__AIM OF THE EXERCISE__: Please write out all the data that follows exactly, without the pictures.

__MATERIAL FOR THIS EXERCISE__:
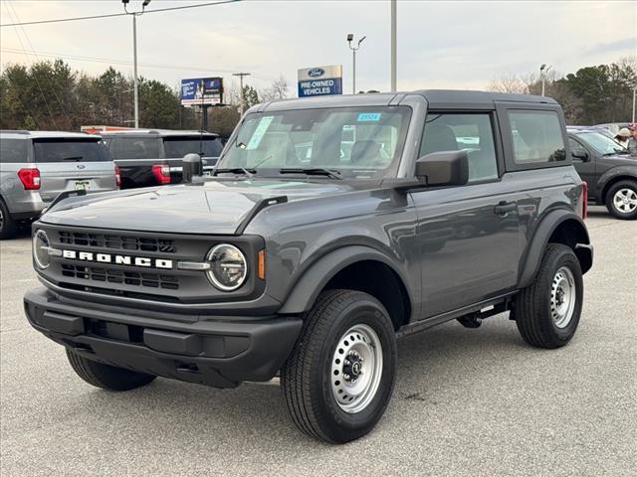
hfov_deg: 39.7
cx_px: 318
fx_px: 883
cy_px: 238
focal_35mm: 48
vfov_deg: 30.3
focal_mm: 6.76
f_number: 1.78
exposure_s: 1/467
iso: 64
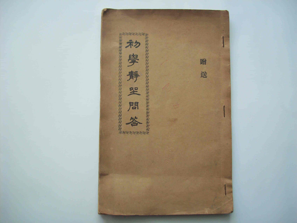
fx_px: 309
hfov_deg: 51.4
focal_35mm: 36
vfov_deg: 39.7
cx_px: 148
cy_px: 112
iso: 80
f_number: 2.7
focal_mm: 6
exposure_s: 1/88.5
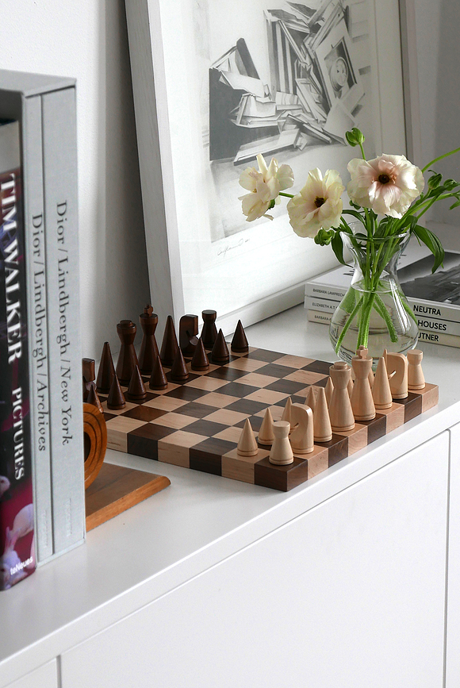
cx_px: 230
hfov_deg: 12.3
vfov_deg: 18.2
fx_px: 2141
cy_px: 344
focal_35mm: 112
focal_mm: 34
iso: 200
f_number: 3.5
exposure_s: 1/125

__RESULT BELOW__:
hfov_deg: 39.7
cx_px: 318
fx_px: 883
cy_px: 238
focal_35mm: 48
vfov_deg: 30.3
focal_mm: 6.76
f_number: 1.78
exposure_s: 1/467
iso: 64
fx_px: 309
hfov_deg: 51.4
focal_35mm: 36
vfov_deg: 39.7
cx_px: 148
cy_px: 112
iso: 80
f_number: 2.7
focal_mm: 6
exposure_s: 1/88.5
cx_px: 230
hfov_deg: 12.3
vfov_deg: 18.2
fx_px: 2141
cy_px: 344
focal_35mm: 112
focal_mm: 34
iso: 200
f_number: 3.5
exposure_s: 1/125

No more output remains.